His parents were on vacation in Williamsburg, Virginia, at the time, and Matt called them with a pistol in his hand. He said he didn’t want to go on anymore and needed help, so his sister-in-law took him to Fairbanks Recovery Clinic in Indianapolis.
After Fairbanks, Matt spent time at Laverna Lodge, a recovery program in Indianapolis.
“When I was there, I kept hearing from my friends they were planning to go back home and live with their mom and dad. I knew that wasn’t going to work for them,” Matt said. “So, after a relocation, a failed marriage, and a lot of ups and downs, I got sober again in January of 2017. Once I did that, I got back involved with a church.”
Waynesburg Christian Church Pastor David Burnett introduced Matt to the prison ministry REC — Residents Encountering Christ — the same program Decatur County Sheriff Dave Durant recently brought to the local jail.
“I was lucky that I had a caring and supportive family, but so many don’t,” Matt said. “During that time, I learned that there are virtually no group residences for recovering addicts in areas like this. So I mentioned that to my mother and told her that I felt led to start a recovery house.”
“This story has lots of God things in it. It’s amazing. I had it on my heart for a long time to build a recovery house,” Ginny said.
Matt’s mother ran with the idea, and before he knew it she had set up a not-for-profit organization.
Both Matt and Ginny agree that the coincidences occurring at that time, too many to mention here, were amazing.
“It’s as if everything from buying this house right up to the grant monies we used to put a down payment on it were God things,” Ginny said.

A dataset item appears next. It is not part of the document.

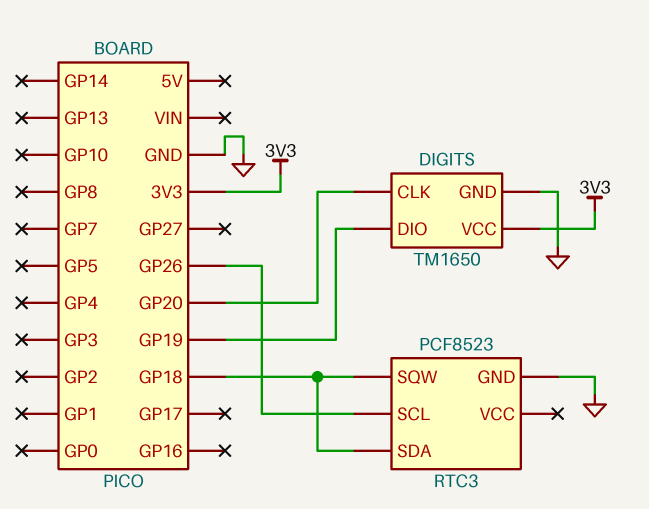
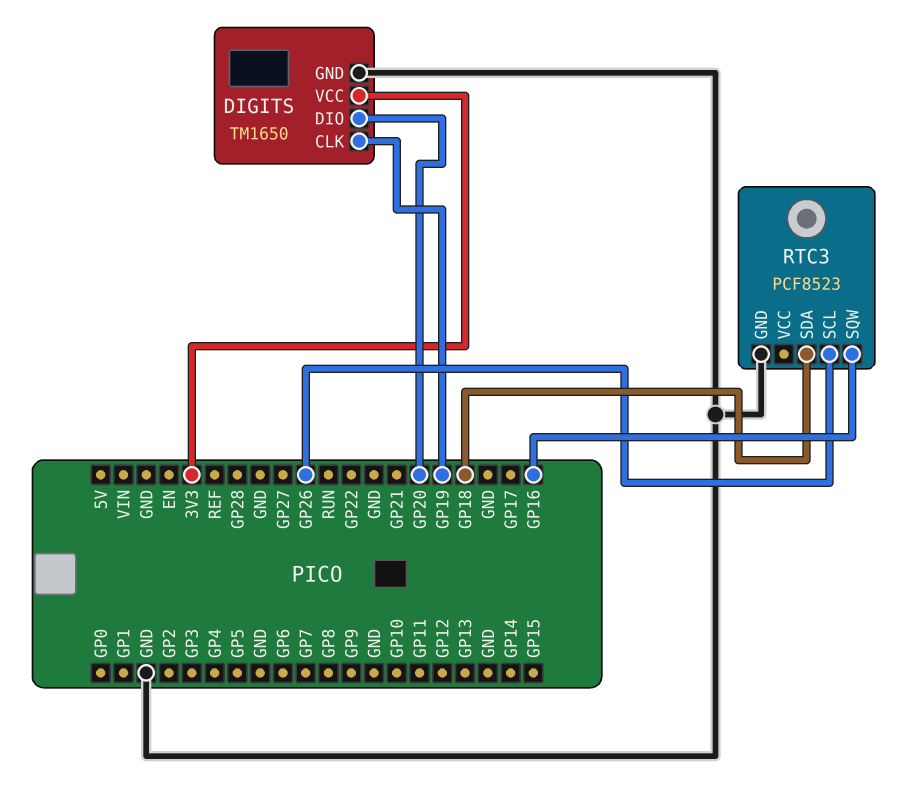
DIGITS pin CLK: GP20 -> GP19
DIGITS pin DIO: GP19 -> GP20
RTC3 pin SQW: GP18 -> GP16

Ginny Whipple and God Things
Christians have an interesting lingo, as do many other societies or groups of people sharing something in common. According to www.urbandictionary.com, a God thing is a term used by some Christians or other theists to describe seemingly communicative or serendipitous coincidences caused by divine intervention.

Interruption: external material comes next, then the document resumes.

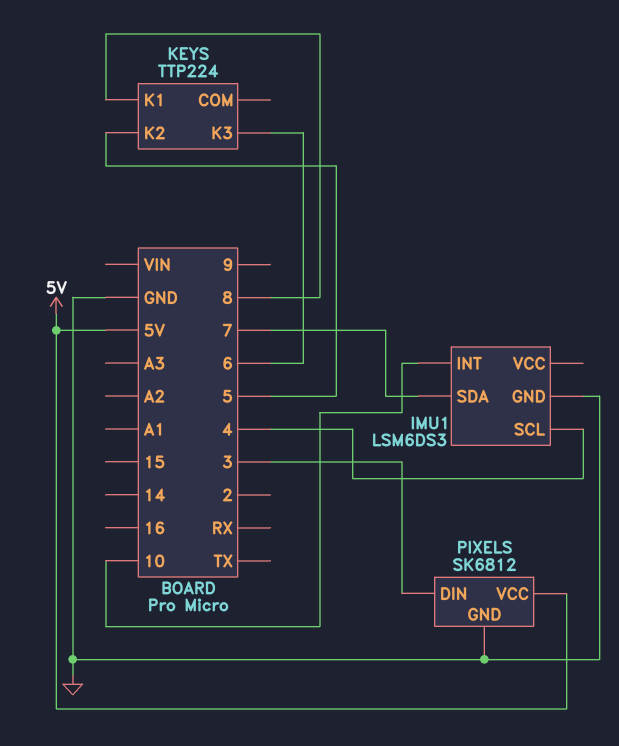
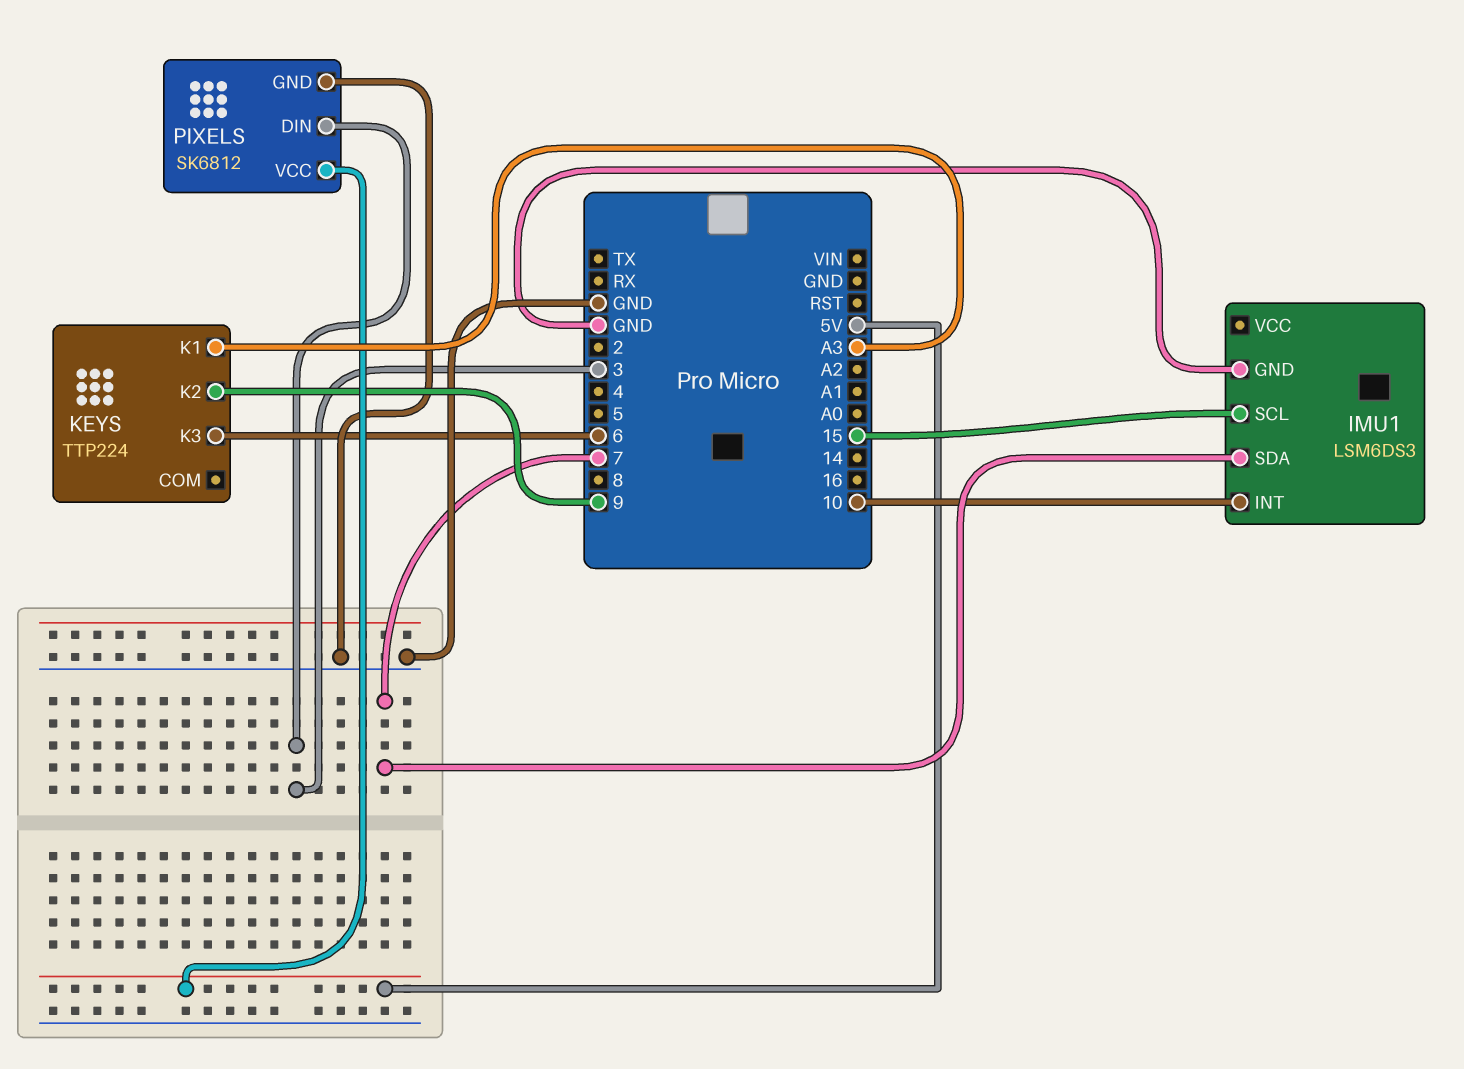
IMU1 pin SCL: 4 -> 15
KEYS pin K1: 8 -> A3
KEYS pin K2: 5 -> 9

“So much of this has been a God thing. It’s amazing,” Ginny said of Matt’s recovery and the events leading up to the recently opened Foundations for Recovery.

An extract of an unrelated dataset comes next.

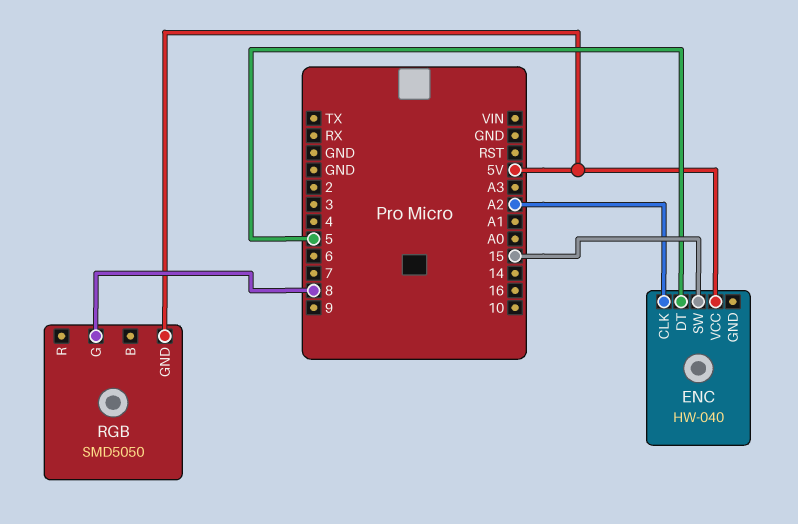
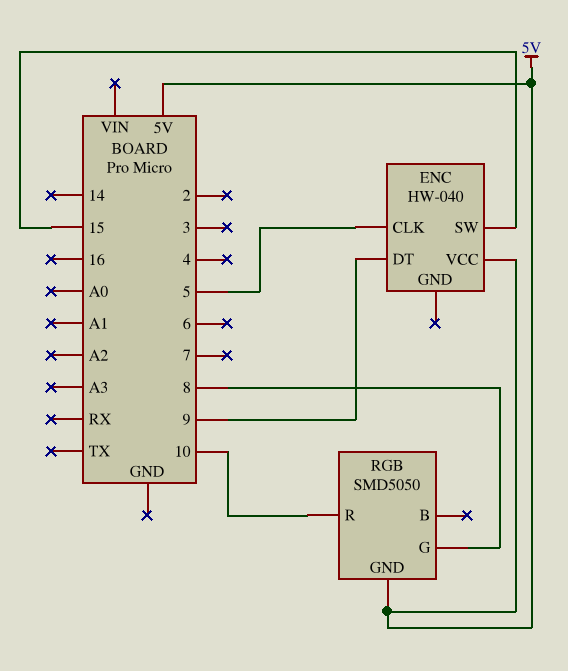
ENC pin CLK: A2 -> 5
ENC pin DT: 5 -> 9
RGB pin R: none -> 10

Ginny Whipple is the Bartholomew County Assessor, sworn into office in January of this year. By her own confession, she is a “large-and-in-charge” kind of woman.
But she admits that belief is of utmost importance to her.
“Everything about Matt’s recovery has been a God thing,” she said. “The opening of this house has been a miracle in and of itself for me and my attitude about life. The attitude toward people’s addiction, I didn’t have much sympathy for their stories. I am in recovery as well, and still I had no sympathy for them, especially for those who sank all the way, because I’ve never sunk so low as some of the guys staying here have. But seeing what this place is doing for these guys, and through these guys, it’s changed my life. You’ve got to let go and let-God!”
Matt said one of the biggest things about his recovery was realizing that it’s not all about him, and that recovery requires paying it forward.
“When [you] get to the point I’m at, you turn it around and help someone else, you give it back. That’s what it’s all about,” he said.
Foundations for Recovery’s second annual chicken fry fundraiser is scheduled for Sept. 28 at Lifeline Wesleyan Church, 2002 Moscow Road, Greensburg. Fellowship and activities begin at 2 p.m., with a chicken dinner (for a suggested donation of $10) starting at 5 p.m.
Foundations of Recovery is a 501©3 not-for-profit and welcomes all donations and love offerings.
As a reminder, Decatur County citizens are invited to a free program featuring information and discussion about the culture surrounding alcohol, tobacco and the use of other drugs. The program is being held in the Greensburg High School auditorium and features Nigel Wrangham, a longtime expert in the field of substance abuse. It is sponsored by Greensburg Community Schools, Decatur County Community Schools, the Greensburg Prevention Group and other local partners.